Chase’s foray into low down payment lending with government-sponsored enterprise backing is interesting, especially when considering that earlier this year, JPMorgan Chase CEO Jamie Dimon openly questioned why the megabank was still in the mortgage business at all.
“The mortgage business can be volatile and has experienced increasingly lower returns as new regulations add both sizable costs and higher capital requirements,” Dimon wrote in his yearly letter to shareholders.

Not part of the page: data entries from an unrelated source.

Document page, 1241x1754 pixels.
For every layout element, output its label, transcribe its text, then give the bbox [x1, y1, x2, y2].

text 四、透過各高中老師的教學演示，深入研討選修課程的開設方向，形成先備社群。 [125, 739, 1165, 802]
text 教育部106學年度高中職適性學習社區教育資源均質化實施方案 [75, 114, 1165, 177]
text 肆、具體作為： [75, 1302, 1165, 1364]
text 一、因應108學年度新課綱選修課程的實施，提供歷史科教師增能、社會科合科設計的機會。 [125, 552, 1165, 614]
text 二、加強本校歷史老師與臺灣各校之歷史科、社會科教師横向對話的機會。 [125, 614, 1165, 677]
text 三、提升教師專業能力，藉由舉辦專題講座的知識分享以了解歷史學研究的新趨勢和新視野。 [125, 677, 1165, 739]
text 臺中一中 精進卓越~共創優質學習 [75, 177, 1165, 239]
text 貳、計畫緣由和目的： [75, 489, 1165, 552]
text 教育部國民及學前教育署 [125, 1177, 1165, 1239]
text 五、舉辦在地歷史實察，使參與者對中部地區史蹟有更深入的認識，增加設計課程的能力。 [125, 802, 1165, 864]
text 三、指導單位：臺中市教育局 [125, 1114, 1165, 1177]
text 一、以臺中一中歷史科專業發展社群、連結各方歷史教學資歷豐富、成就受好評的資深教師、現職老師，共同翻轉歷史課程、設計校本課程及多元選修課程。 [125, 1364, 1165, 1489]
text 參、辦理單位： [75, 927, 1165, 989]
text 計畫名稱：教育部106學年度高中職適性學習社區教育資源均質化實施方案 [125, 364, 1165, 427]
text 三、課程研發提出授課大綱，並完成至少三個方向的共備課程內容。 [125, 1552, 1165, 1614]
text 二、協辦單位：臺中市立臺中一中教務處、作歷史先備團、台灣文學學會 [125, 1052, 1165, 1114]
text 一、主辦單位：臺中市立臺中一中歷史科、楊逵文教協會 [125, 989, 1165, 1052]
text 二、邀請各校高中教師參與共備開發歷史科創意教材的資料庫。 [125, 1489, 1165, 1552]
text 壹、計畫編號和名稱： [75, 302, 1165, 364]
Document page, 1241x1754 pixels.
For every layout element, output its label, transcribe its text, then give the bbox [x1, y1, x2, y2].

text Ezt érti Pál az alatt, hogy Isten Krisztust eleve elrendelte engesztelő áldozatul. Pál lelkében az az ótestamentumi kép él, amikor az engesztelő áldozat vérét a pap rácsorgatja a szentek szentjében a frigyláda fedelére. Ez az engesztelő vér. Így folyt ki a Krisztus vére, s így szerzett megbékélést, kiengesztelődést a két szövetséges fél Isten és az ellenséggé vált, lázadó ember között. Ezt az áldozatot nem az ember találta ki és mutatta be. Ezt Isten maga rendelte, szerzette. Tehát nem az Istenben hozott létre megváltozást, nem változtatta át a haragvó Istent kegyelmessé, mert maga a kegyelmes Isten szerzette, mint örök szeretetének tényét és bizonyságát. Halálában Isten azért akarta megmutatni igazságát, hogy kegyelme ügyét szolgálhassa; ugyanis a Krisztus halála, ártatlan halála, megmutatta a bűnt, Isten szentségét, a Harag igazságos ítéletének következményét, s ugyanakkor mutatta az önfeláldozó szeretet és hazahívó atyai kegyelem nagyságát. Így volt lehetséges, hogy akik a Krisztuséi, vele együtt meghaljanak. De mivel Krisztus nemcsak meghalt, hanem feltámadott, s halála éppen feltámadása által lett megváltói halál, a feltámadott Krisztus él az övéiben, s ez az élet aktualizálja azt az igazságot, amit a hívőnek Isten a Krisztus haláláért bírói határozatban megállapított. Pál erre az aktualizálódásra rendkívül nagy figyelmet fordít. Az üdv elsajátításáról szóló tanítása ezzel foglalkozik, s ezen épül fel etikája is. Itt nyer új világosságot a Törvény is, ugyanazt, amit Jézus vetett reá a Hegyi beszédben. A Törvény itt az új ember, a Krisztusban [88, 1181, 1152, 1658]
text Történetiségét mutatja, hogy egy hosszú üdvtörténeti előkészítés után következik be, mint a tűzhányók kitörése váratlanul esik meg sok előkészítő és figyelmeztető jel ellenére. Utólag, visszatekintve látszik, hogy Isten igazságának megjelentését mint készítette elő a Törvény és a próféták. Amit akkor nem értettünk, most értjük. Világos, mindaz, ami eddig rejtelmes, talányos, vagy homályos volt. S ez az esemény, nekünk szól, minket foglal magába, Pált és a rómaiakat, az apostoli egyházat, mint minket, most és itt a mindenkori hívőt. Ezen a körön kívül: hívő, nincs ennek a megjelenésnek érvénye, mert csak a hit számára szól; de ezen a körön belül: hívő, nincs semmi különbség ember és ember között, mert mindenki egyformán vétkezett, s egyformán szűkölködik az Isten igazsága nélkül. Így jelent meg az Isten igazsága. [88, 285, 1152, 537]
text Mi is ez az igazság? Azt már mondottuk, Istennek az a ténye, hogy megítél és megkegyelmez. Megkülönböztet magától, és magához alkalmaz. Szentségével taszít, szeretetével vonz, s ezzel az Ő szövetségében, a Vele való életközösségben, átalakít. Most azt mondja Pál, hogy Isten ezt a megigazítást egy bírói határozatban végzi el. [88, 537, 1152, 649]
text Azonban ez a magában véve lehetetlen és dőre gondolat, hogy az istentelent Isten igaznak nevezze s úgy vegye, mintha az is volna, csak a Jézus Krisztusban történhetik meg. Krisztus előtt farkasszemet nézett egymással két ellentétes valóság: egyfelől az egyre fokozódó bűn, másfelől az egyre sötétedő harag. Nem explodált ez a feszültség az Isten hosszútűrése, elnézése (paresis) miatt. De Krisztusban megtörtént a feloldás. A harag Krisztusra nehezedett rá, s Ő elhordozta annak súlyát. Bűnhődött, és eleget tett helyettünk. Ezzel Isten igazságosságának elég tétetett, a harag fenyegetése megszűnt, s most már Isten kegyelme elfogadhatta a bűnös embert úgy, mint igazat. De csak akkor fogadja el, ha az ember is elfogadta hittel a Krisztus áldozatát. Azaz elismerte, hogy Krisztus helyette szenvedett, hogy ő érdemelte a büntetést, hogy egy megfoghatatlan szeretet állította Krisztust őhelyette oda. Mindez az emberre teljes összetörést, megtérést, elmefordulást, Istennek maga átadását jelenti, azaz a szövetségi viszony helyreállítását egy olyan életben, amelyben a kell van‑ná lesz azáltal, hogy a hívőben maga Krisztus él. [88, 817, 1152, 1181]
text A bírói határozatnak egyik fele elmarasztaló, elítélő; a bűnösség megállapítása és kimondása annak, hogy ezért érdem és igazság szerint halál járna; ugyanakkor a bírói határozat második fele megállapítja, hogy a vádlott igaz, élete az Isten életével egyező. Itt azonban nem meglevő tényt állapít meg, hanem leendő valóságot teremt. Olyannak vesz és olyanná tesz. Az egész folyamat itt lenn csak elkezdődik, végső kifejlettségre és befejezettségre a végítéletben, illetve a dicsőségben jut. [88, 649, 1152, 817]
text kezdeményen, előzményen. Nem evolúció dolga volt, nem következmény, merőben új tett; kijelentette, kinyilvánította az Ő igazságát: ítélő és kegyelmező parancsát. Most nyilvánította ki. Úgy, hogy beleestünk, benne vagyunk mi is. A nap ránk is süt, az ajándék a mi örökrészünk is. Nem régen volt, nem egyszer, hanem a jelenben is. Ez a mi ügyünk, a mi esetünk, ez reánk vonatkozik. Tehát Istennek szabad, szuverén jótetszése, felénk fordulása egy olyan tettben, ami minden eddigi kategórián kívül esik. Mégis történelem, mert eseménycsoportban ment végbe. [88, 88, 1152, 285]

“In addition, it is not just the cost of the new rules in origination and servicing, it is the enormous complexity of those new requirements that can lead to problems and errors,” Dimon continued. “It is now virtually impossible not to make some mistakes – and as you know, the price for making an error is very high.”
So why is JPMorgan Chase staying in the mortgage business? For its customers, Dimon said.
“Mortgages are important to our customers. For most of our customers, their home is the single largest purchase they will make in their lifetime,” Dimon wrote.
“More than that, it is an emotional purchase – it is where they are getting their start, raising a family or maybe spending their retirement years,” Dimon continued. “As a bank that wants to build lifelong relationships with its customers, we want to be there for them at life’s most critical junctures.”
And now Chase is ready to help its customers while pivoting away from the FHA.
Dimon said in his shareholder letter that FHA lending is currently “too costly and too risky” to pursue extensively.
“We have dramatically reduced FHA originations,” Dimon wrote. “Currently, it simply is too costly and too risky to originate these kinds of mortgages. Part of the risk comes from the penalties that the government charges if you make a mistake – and part of the risk is because these types of mortgages default frequently.”
While Dimon stated that the bank is cognizant of the risks that come with lown down payment lending, that’s not going to stop Chase from developing programs to help its customers.
The “Standard Agency 97%” program isn’t Chase’s only low down payment program.
Chase also offers a loan program it calls “DreaMaker Mortgage, which requires only 5% for a down payment (3% of which can come from the borrower themselves), and offers flexible funding options for closing costs, reduced mortgage insurance requirements and lower monthly payments compared to other options.
That program requires a lower FICO score than the “Standard Agency 97%” and also has an income limit requirement.
For now, the “Standard Agency 97%” is available for buyers who qualify, and Chase plans to make “further enhancements” to the program in the coming months.